As a guide at Discover Term, I get a front row seat to the transformation of young people during their time at a term. A huge part of that transformation comes from the fact that all of our students are completely unplugged and offline. No phones, no wifi, just time outdoors and weeks of endless adventure.

On the first day of our Summit & Service program, I gathered the group together with a familiar announcement: “Alright everyone, time to hand in your phones.”

I braced myself. I was ready for eye rolls, groans, and resistance. I expected the moment where faces drop because the lifeline to the digital world was about to disappear.

Instead, their faces fell for an entirely different reason.

When I called their names, a few of them looked up with disappointed expressions—not because I was taking their phones, but because they thought I was about to tell them to stop playing.

They were in the middle of a game, barefoot and laughing, completely absorbed in being together outdoors. When they realized I wasn’t ending the game, just collecting phones, something unexpected happened. They smiled. They shrugged. They happily handed over their devices and jumped right back into their game.

No drama. No protest. Just relief that the moment wouldn’t be interrupted.

That’s when it hit me: in more cases than not, teens are more than ready to unplug, they’re just waiting to be given the opportunity. Because the truth is, what people crave more than any screen is meaningful connection, movement, and purpose.

What Fills the Void

Without phones, mornings feel different. Our students wake up together to the excitement of a new day, not to alarms or buzzing screens. They sit across from one another instead of beside one another, conversations unfolding naturally and filling the void technology never could.

Laughing at a shallow video turns into laughter echoing across the water after catching an epic wave.

Hands that used to hold a phone now hold canoe paddles or bike handlebars.

Meaningless online discourse turns into conversations about the real world and real experiences in it.

Instead of instantly google searching answers to a question, students seek to find the answer themselves by asking peers or observing their surroundings.

When teens unplug, they come back to their true selves. They discover that the connection they were craving online actually only exists in the real world. Their childlike wonder returns as they start to see the world how it was always meant to be seen: not through a screen, but through their own eyes.

Removing the Safety Net

Phones offer a constant escape. A way to avoid boredom, discomfort, or uncertainty. When that escape disappears, teens are faced with something both challenging and powerful: the present moment.

What happens in the absence of a safety net is remarkable. Students learn to sit with discomfort until it turns into curiosity. They practice resolving conflict face-to-face. They discover that confidence isn’t built through likes, but through capability. They also truly connect with one another, forming friendships through shared challenges, late-night conversations, and memories to last a lifetime.

Many of them quickly forget they arrived with a phone in the first place. What takes its place is so much more meaningful that the screen becomes an afterthought. 
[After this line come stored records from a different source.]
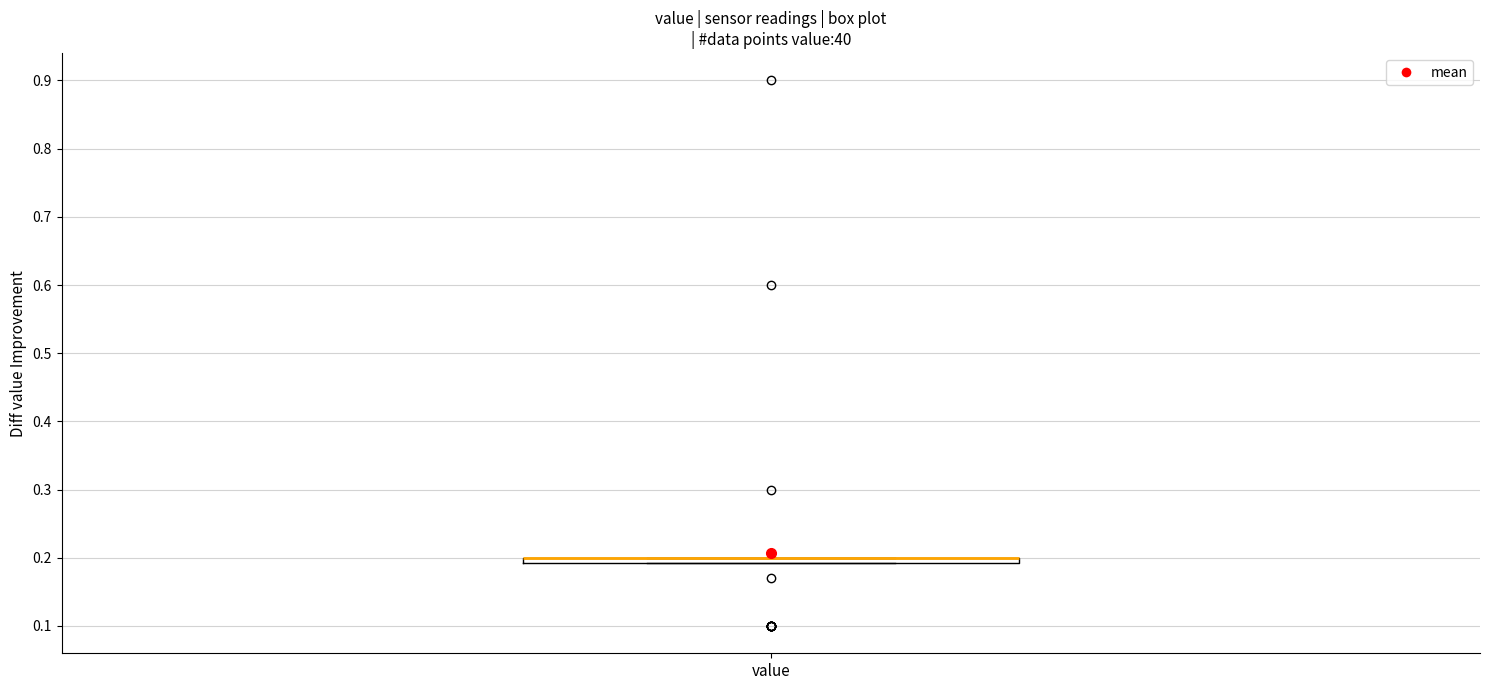

Where is the upper edge of the box for value on the y-axis? The values are not printed on the chart, so give them approximately, as read against the axis.

0.20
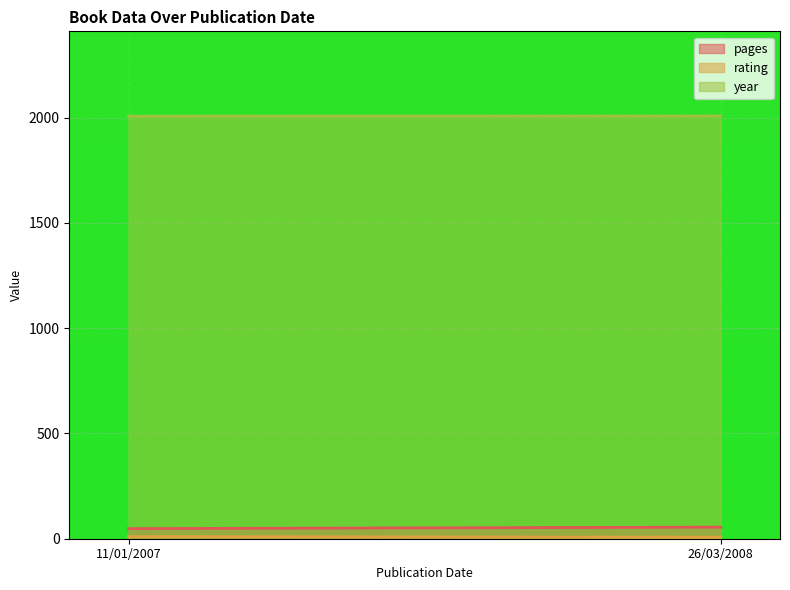

What is the label of the 2nd point from the left?

26/03/2008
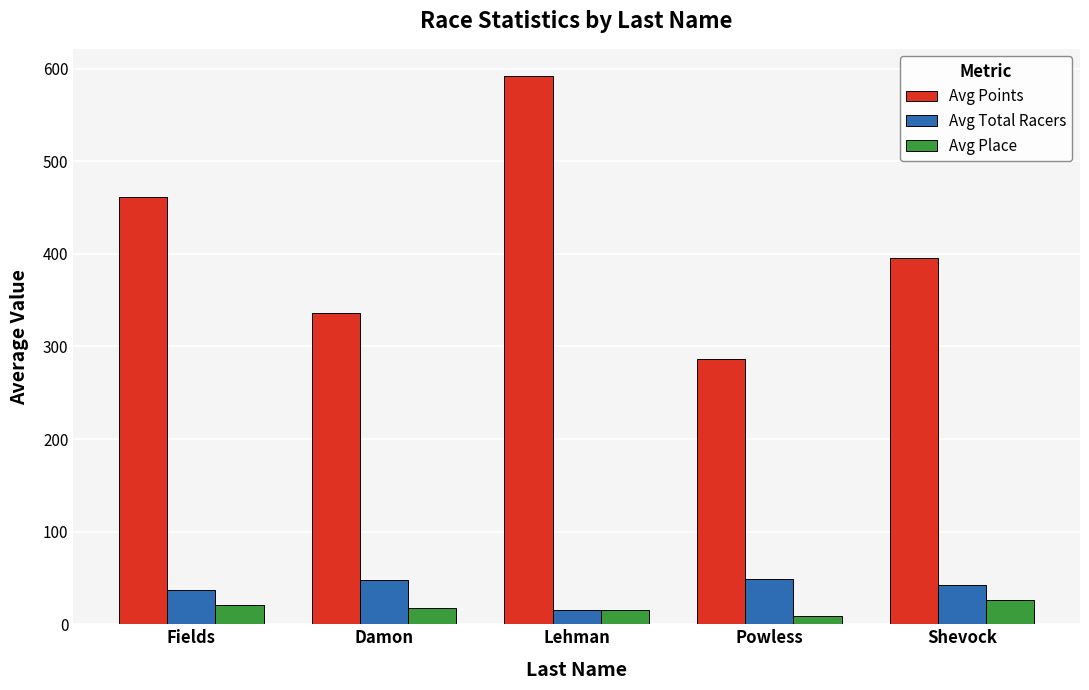

True or false: Avg Points has a value of 460.2 at Powless.

False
More Than a Break from Screens

Screen time is easy to track, but what’s harder to quantify is the total transformation that occurs when young people replace screens with real, genuine experiences.
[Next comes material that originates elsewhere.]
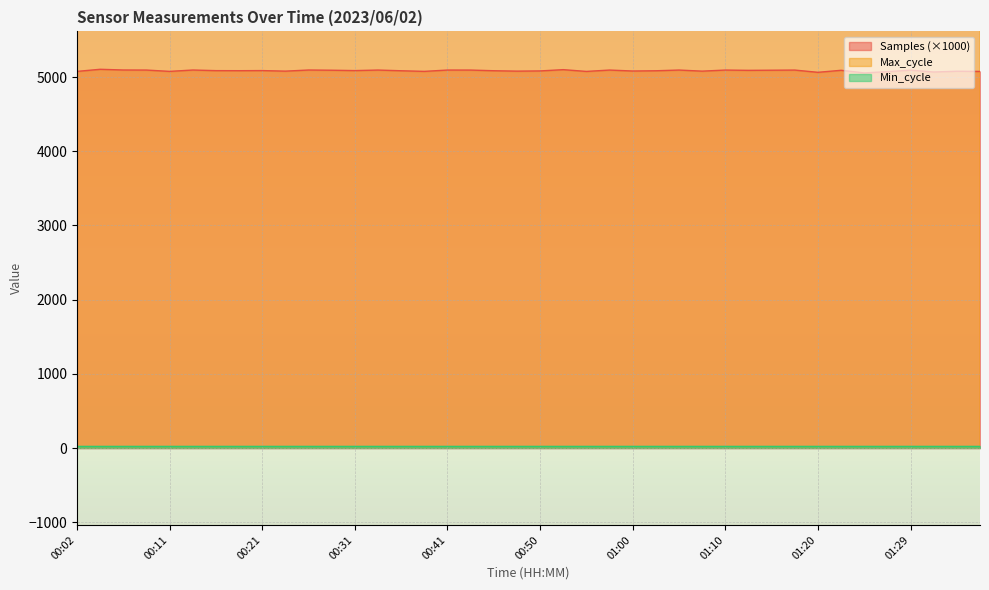

What is the highest value of the Samples (×1000) series?

5104.2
They come home more grounded, more confident in their voice, and more engaged in the real world. Because unplugging creates room for reflection. Teens begin to notice what excites them, what drains them, and what kind of people they want to be. It’s not about rejecting technology. It’s about remembering who your child is without it. 

The Experiment Is Simple

For two few weeks this summer, let your teen:

  • Step away from their phone
  • Be challenged, supported, and deeply seen
  • See the world through their own eyes, not through a screen

What they’ll gain can’t be downloaded, only lived. At Discover Term, we see it every day. Teens arriving tethered to screens and leaving more connected to themselves, to others, and to the world around them. Sometimes, all it takes is handing over a phone…and realizing there’s something even better waiting just beyond it.